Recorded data
◇ ◇ ◇ ◇ ◇
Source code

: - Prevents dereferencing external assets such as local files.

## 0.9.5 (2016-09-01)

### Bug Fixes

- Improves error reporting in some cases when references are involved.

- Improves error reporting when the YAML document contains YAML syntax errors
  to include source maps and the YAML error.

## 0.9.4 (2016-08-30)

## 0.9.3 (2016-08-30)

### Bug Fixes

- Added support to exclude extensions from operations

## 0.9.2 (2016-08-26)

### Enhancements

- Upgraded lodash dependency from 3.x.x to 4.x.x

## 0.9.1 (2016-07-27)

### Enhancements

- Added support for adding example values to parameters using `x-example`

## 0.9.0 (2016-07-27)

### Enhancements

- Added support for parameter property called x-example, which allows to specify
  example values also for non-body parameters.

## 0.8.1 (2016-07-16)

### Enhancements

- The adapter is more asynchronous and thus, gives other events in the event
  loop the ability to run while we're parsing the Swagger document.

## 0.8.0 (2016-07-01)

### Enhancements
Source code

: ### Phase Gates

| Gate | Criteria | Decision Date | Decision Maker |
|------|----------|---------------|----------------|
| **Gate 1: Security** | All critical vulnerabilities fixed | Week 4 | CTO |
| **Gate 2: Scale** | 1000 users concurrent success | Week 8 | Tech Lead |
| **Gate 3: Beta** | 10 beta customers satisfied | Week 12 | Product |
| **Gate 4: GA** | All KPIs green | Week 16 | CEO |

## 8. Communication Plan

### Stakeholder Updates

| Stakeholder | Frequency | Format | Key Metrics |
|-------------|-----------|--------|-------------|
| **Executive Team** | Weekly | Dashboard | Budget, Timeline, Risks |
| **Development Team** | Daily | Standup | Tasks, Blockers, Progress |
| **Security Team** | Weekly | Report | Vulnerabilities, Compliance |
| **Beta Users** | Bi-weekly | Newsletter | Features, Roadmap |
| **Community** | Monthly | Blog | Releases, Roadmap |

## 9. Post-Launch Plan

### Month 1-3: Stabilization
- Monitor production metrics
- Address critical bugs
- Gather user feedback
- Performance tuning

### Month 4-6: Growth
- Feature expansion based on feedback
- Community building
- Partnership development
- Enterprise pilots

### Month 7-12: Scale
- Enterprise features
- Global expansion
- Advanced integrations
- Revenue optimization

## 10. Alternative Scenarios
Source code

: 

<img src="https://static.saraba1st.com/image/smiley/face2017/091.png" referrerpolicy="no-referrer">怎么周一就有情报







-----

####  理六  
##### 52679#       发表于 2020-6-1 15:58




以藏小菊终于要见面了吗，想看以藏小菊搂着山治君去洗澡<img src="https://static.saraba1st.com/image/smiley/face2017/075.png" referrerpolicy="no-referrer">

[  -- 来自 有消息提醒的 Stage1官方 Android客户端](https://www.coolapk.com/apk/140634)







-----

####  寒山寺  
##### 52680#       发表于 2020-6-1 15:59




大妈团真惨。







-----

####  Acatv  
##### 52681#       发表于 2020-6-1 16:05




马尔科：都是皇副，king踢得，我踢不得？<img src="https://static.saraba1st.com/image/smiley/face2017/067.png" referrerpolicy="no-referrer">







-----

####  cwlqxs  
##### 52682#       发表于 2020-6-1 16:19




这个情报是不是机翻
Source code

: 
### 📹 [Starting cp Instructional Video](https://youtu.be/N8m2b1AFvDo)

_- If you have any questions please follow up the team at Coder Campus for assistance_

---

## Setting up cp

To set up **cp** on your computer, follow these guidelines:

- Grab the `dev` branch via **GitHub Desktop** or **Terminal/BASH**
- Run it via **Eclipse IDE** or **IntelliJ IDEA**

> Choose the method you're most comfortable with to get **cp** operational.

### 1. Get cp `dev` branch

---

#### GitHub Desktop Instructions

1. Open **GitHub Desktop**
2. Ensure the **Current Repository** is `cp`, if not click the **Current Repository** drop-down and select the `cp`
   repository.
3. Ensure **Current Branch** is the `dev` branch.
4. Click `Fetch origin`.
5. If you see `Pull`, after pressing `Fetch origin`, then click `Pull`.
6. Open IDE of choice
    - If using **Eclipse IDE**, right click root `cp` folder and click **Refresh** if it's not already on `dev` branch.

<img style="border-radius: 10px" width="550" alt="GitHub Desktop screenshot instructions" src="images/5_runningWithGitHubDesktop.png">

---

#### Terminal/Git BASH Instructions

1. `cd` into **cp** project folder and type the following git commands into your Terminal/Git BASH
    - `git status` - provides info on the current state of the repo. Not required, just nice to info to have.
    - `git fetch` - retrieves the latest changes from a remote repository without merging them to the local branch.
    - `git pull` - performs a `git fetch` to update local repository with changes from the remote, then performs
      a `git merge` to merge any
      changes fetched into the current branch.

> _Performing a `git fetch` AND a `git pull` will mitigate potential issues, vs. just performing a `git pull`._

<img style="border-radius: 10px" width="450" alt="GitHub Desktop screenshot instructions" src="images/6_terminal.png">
◇ ◇ ◇ ◇ ◇
Work required = Nothing is to be left out, and every entry is to be transcribed exactly.

Answer to the exercise =
Source code

: - Prevents dereferencing external assets such as local files.

## 0.9.5 (2016-09-01)

### Bug Fixes

- Improves error reporting in some cases when references are involved.

- Improves error reporting when the YAML document contains YAML syntax errors
  to include source maps and the YAML error.

## 0.9.4 (2016-08-30)

## 0.9.3 (2016-08-30)

### Bug Fixes

- Added support to exclude extensions from operations

## 0.9.2 (2016-08-26)

### Enhancements

- Upgraded lodash dependency from 3.x.x to 4.x.x

## 0.9.1 (2016-07-27)

### Enhancements

- Added support for adding example values to parameters using `x-example`

## 0.9.0 (2016-07-27)

### Enhancements

- Added support for parameter property called x-example, which allows to specify
  example values also for non-body parameters.

## 0.8.1 (2016-07-16)

### Enhancements

- The adapter is more asynchronous and thus, gives other events in the event
  loop the ability to run while we're parsing the Swagger document.

## 0.8.0 (2016-07-01)

### Enhancements
Source code

: ### Phase Gates

| Gate | Criteria | Decision Date | Decision Maker |
|------|----------|---------------|----------------|
| **Gate 1: Security** | All critical vulnerabilities fixed | Week 4 | CTO |
| **Gate 2: Scale** | 1000 users concurrent success | Week 8 | Tech Lead |
| **Gate 3: Beta** | 10 beta customers satisfied | Week 12 | Product |
| **Gate 4: GA** | All KPIs green | Week 16 | CEO |

## 8. Communication Plan

### Stakeholder Updates

| Stakeholder | Frequency | Format | Key Metrics |
|-------------|-----------|--------|-------------|
| **Executive Team** | Weekly | Dashboard | Budget, Timeline, Risks |
| **Development Team** | Daily | Standup | Tasks, Blockers, Progress |
| **Security Team** | Weekly | Report | Vulnerabilities, Compliance |
| **Beta Users** | Bi-weekly | Newsletter | Features, Roadmap |
| **Community** | Monthly | Blog | Releases, Roadmap |

## 9. Post-Launch Plan

### Month 1-3: Stabilization
- Monitor production metrics
- Address critical bugs
- Gather user feedback
- Performance tuning

### Month 4-6: Growth
- Feature expansion based on feedback
- Community building
- Partnership development
- Enterprise pilots

### Month 7-12: Scale
- Enterprise features
- Global expansion
- Advanced integrations
- Revenue optimization

## 10. Alternative Scenarios
Source code

: 

<img src="https://static.saraba1st.com/image/smiley/face2017/091.png" referrerpolicy="no-referrer">怎么周一就有情报







-----

####  理六  
##### 52679#       发表于 2020-6-1 15:58




以藏小菊终于要见面了吗，想看以藏小菊搂着山治君去洗澡<img src="https://static.saraba1st.com/image/smiley/face2017/075.png" referrerpolicy="no-referrer">

[  -- 来自 有消息提醒的 Stage1官方 Android客户端](https://www.coolapk.com/apk/140634)







-----

####  寒山寺  
##### 52680#       发表于 2020-6-1 15:59




大妈团真惨。







-----

####  Acatv  
##### 52681#       发表于 2020-6-1 16:05




马尔科：都是皇副，king踢得，我踢不得？<img src="https://static.saraba1st.com/image/smiley/face2017/067.png" referrerpolicy="no-referrer">







-----

####  cwlqxs  
##### 52682#       发表于 2020-6-1 16:19




这个情报是不是机翻
Source code

: 
### 📹 [Starting cp Instructional Video](https://youtu.be/N8m2b1AFvDo)

_- If you have any questions please follow up the team at Coder Campus for assistance_

---

## Setting up cp

To set up **cp** on your computer, follow these guidelines:

- Grab the `dev` branch via **GitHub Desktop** or **Terminal/BASH**
- Run it via **Eclipse IDE** or **IntelliJ IDEA**

> Choose the method you're most comfortable with to get **cp** operational.

### 1. Get cp `dev` branch

---

#### GitHub Desktop Instructions

1. Open **GitHub Desktop**
2. Ensure the **Current Repository** is `cp`, if not click the **Current Repository** drop-down and select the `cp`
   repository.
3. Ensure **Current Branch** is the `dev` branch.
4. Click `Fetch origin`.
5. If you see `Pull`, after pressing `Fetch origin`, then click `Pull`.
6. Open IDE of choice
    - If using **Eclipse IDE**, right click root `cp` folder and click **Refresh** if it's not already on `dev` branch.

<img style="border-radius: 10px" width="550" alt="GitHub Desktop screenshot instructions" src="images/5_runningWithGitHubDesktop.png">

---

#### Terminal/Git BASH Instructions

1. `cd` into **cp** project folder and type the following git commands into your Terminal/Git BASH
    - `git status` - provides info on the current state of the repo. Not required, just nice to info to have.
    - `git fetch` - retrieves the latest changes from a remote repository without merging them to the local branch.
    - `git pull` - performs a `git fetch` to update local repository with changes from the remote, then performs
      a `git merge` to merge any
      changes fetched into the current branch.

> _Performing a `git fetch` AND a `git pull` will mitigate potential issues, vs. just performing a `git pull`._

<img style="border-radius: 10px" width="450" alt="GitHub Desktop screenshot instructions" src="images/6_terminal.png">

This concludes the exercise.